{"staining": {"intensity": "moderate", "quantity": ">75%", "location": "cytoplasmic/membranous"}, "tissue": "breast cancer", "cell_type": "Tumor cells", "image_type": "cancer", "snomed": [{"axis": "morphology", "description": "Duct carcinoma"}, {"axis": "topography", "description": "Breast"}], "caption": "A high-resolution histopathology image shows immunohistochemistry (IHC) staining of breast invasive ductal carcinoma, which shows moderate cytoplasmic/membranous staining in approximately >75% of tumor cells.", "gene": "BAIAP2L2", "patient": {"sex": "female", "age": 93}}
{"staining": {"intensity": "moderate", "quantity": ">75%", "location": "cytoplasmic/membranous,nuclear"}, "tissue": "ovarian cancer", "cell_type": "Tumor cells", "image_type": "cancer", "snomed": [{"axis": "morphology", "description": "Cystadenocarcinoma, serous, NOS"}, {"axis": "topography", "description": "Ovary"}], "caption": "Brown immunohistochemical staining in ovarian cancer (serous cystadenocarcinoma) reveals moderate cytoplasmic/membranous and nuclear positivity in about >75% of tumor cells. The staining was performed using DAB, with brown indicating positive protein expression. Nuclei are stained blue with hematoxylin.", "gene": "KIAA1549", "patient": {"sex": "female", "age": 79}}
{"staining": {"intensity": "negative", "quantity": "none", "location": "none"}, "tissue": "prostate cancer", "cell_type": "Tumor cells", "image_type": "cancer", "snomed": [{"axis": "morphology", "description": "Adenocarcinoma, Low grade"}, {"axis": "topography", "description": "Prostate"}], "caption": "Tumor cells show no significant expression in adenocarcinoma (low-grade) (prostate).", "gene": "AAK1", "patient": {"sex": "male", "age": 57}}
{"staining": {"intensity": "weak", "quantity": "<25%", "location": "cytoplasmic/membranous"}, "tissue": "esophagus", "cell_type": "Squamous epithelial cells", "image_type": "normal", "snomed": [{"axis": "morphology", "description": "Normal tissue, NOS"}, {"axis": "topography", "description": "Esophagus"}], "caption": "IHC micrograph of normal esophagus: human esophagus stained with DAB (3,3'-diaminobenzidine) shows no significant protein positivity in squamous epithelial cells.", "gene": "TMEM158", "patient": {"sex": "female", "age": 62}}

:::

== EXERCISE DESCRIPTION ==
For each line above that contains the word "significant", copy that line.

== SOLUTION FOR THIS TASK ==
{"staining": {"intensity": "negative", "quantity": "none", "location": "none"}, "tissue": "prostate cancer", "cell_type": "Tumor cells", "image_type": "cancer", "snomed": [{"axis": "morphology", "description": "Adenocarcinoma, Low grade"}, {"axis": "topography", "description": "Prostate"}], "caption": "Tumor cells show no significant expression in adenocarcinoma (low-grade) (prostate).", "gene": "AAK1", "patient": {"sex": "male", "age": 57}}
{"staining": {"intensity": "weak", "quantity": "<25%", "location": "cytoplasmic/membranous"}, "tissue": "esophagus", "cell_type": "Squamous epithelial cells", "image_type": "normal", "snomed": [{"axis": "morphology", "description": "Normal tissue, NOS"}, {"axis": "topography", "description": "Esophagus"}], "caption": "IHC micrograph of normal esophagus: human esophagus stained with DAB (3,3'-diaminobenzidine) shows no significant protein positivity in squamous epithelial cells.", "gene": "TMEM158", "patient": {"sex": "female", "age": 62}}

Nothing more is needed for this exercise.